Selection:
********

Australian Wine Dinner
by Julian Schultz
julian@oxfordwineroom.com
I was thrice-and-one-time blessed. First blessing: An unfathomable force furthered my feet to the glowing table that was graced by five lovely ladies who oozed personality and pulchritude. Emboldened by their come-hither graciousness, I mused -- might I experience the paradise of pleasure with them? Who knows? At the Webster House Restaurant things remarkable do happen.
Second: Fabulous food, prepared Australian style by Webster House's knights of the kitchen, and generously portioned, piqued our palates and stuffed our stomachs.
Third: Six Australian wines, wondrous of flavor and compassionate of price, were unstintingly poured and avidly consumed; they are available at 20 percent discount prices at O'Hara's Discount Liquors. (All prices listed here reflect the discount.)

********

Available data:

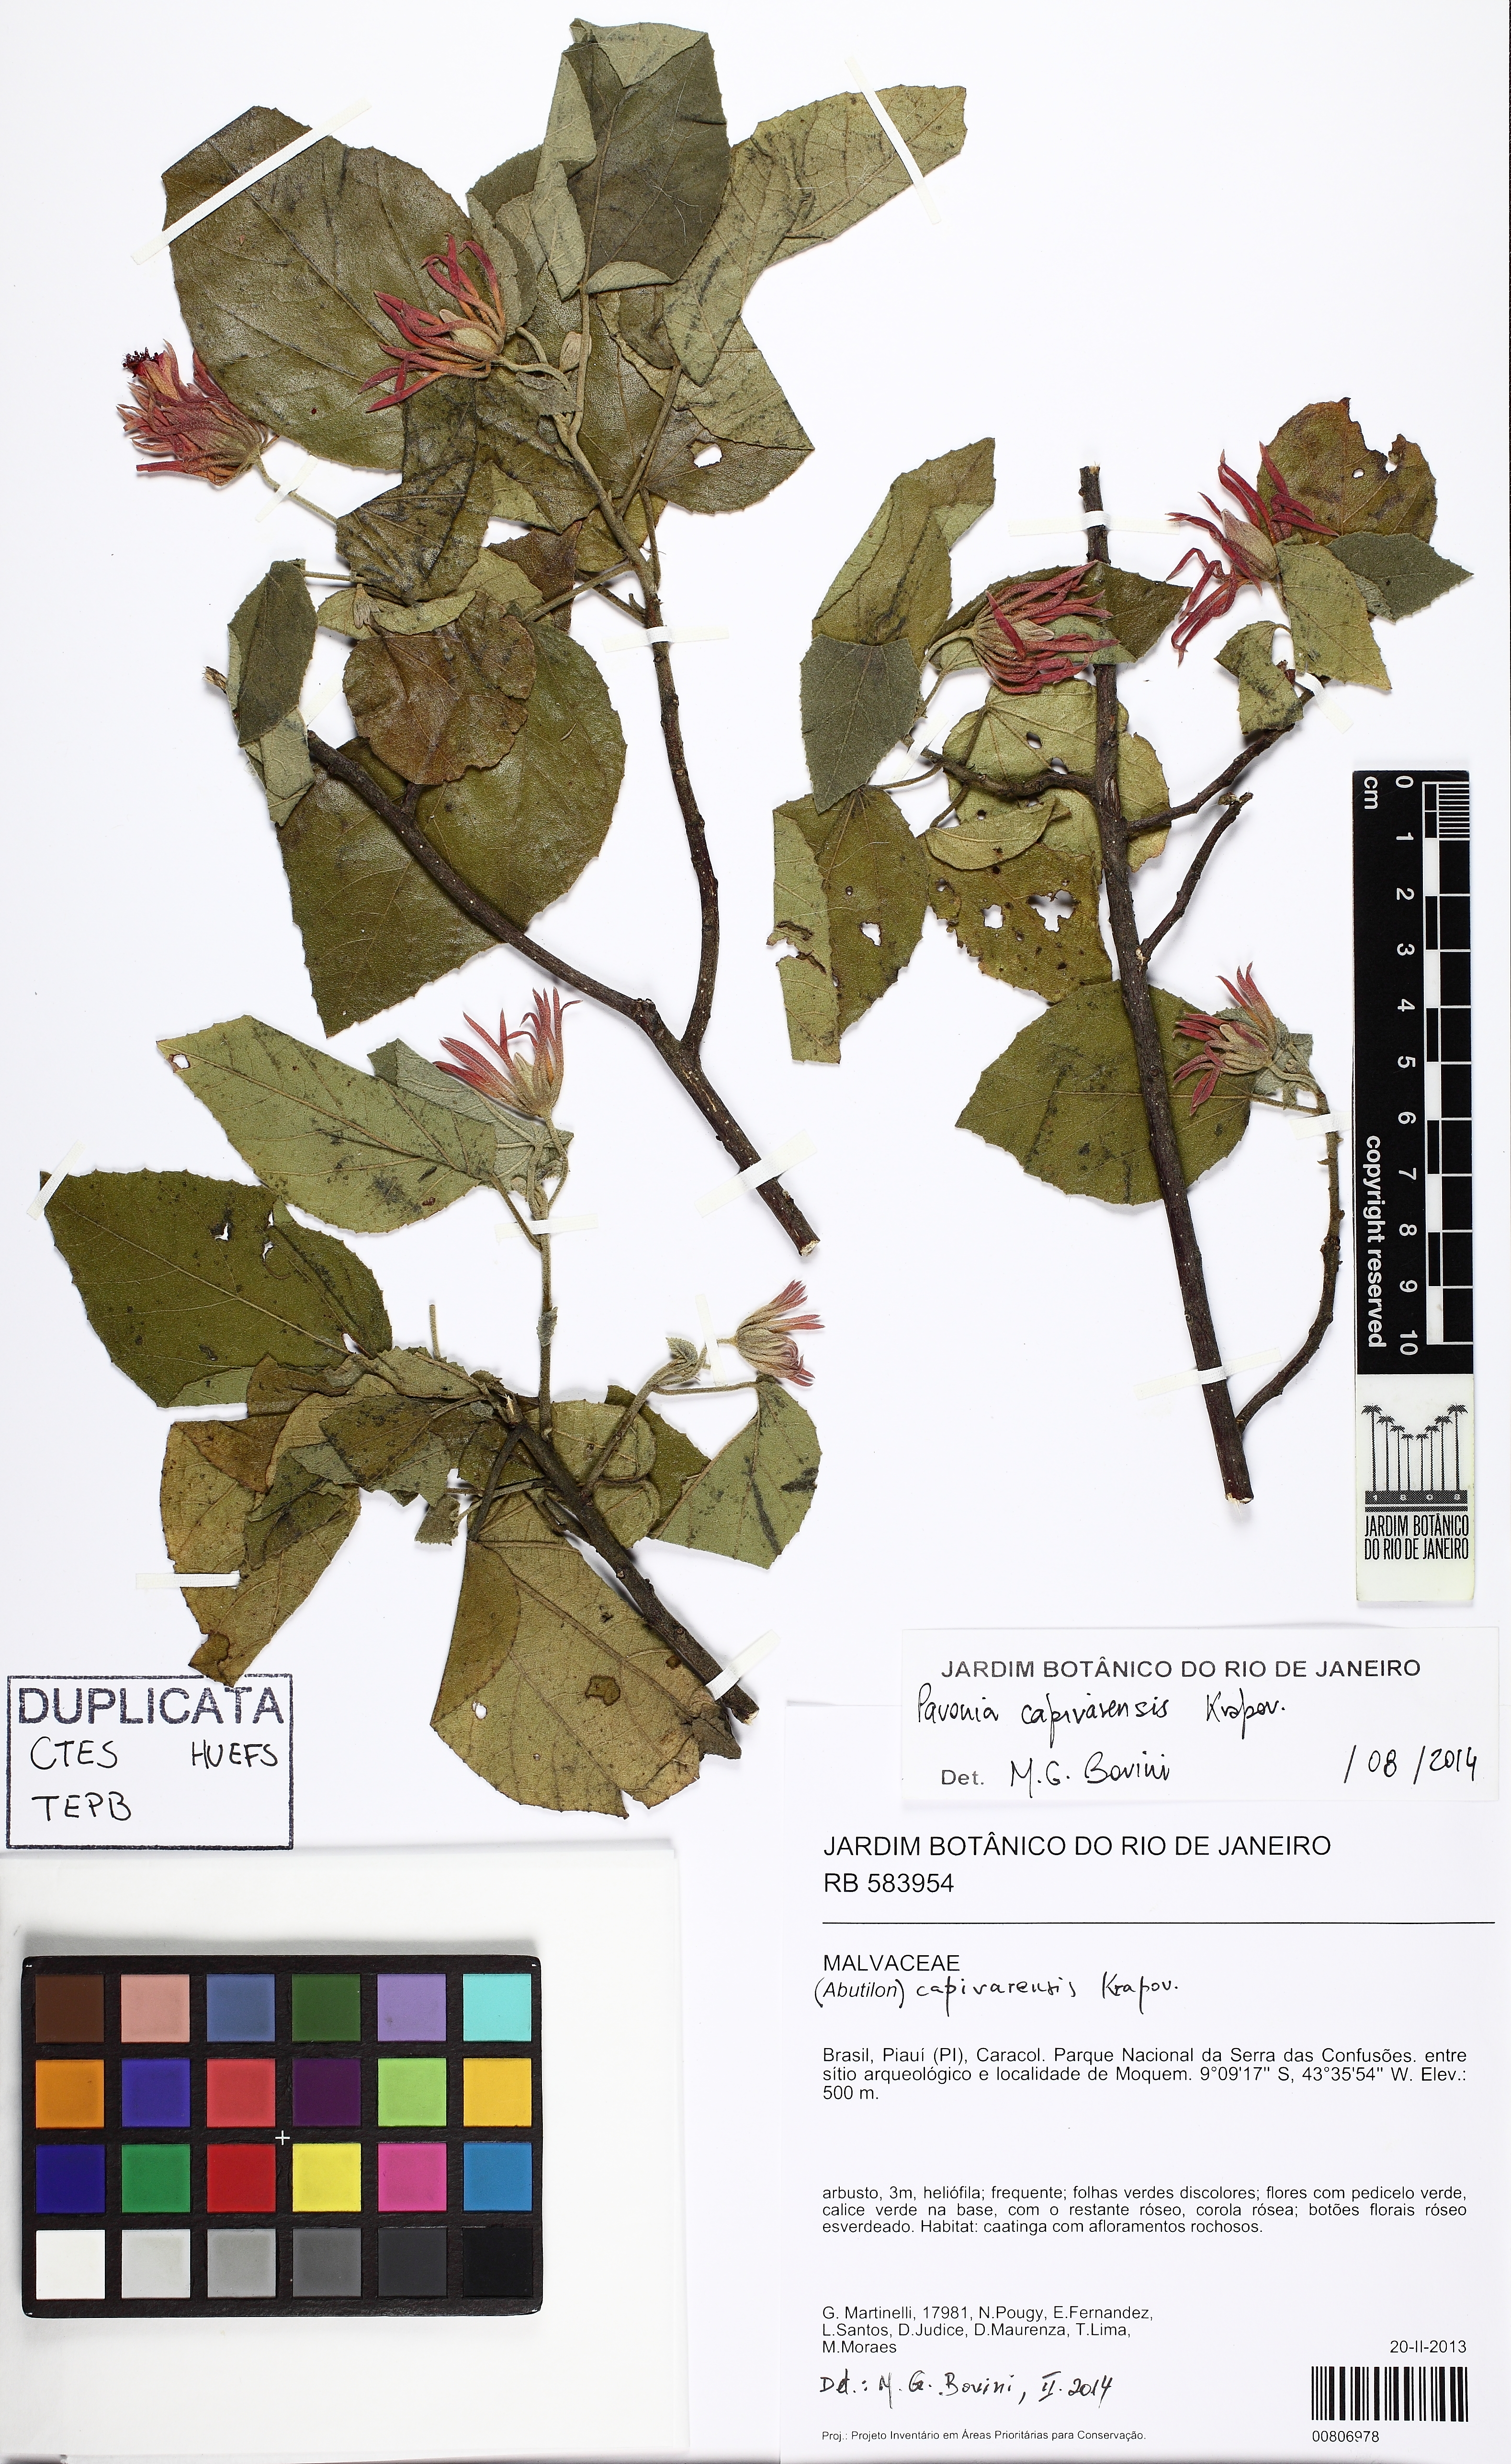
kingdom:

********

Challenges:
1. How would the Australian wine dinner column read from "Australian Wine Dinner" to "remarkable do happen." if you changed "glowing table" to "candlelit table"?
2. Could you shorten the paragraph of the Australian wine dinner column that begins "Third: Six Australian wines" into a brief list that keeps its main facts?
3. Would you carry on the Australian wine dinner column from its last sentence?

Task responses:
1.
Australian Wine Dinner
by Julian Schultz
julian@oxfordwineroom.com
I was thrice-and-one-time blessed. First blessing: An unfathomable force furthered my feet to the candlelit table that was graced by five lovely ladies who oozed personality and pulchritude. Emboldened by their come-hither graciousness, I mused -- might I experience the paradise of pleasure with them? Who knows? At the Webster House Restaurant things remarkable do happen.

2.
- Six Australian wines were served.
- They were flavorful and reasonably priced.
- They were poured generously and drunk eagerly.
- O'Hara's Discount Liquors sells them at a 20 percent discount.
- All prices listed reflect that discount.

3.
The plus one: A seductively sweet Tawny Port -- not from Portugal, expectedly, but from Australia, had us sipping with delight and swooning with euphoria.
With one course, however, I thought it came Passover already. And thereby hangs a tale.
So…to another socko Webster House wine dinner that had everything for some 40-plus salivating sybaritic gourmets who ate away, forgoing inhibition and restraint - I recklessly among them -- disdainful of diet disgrace tonight, oblivious of caloric torment tomorrow.
But first things first. We were poured second and third refills of Clovely Estate Queensland Rosé 2002, $7.99, upon arrival for stand-around socializing prior to dinner. This rosé is not your insipid, anemic, conventional rosé. Blended with 50 percent merlot, 25 grenache and 25 cabernet sauvignon, it offers assertive aromas of tropical fruits and flowers and tastes of cherries, strawberries and peaches; it finishes dry, crisp and refreshing. We enjoyed an awful lot of pleasing wine for an awful little of price tag.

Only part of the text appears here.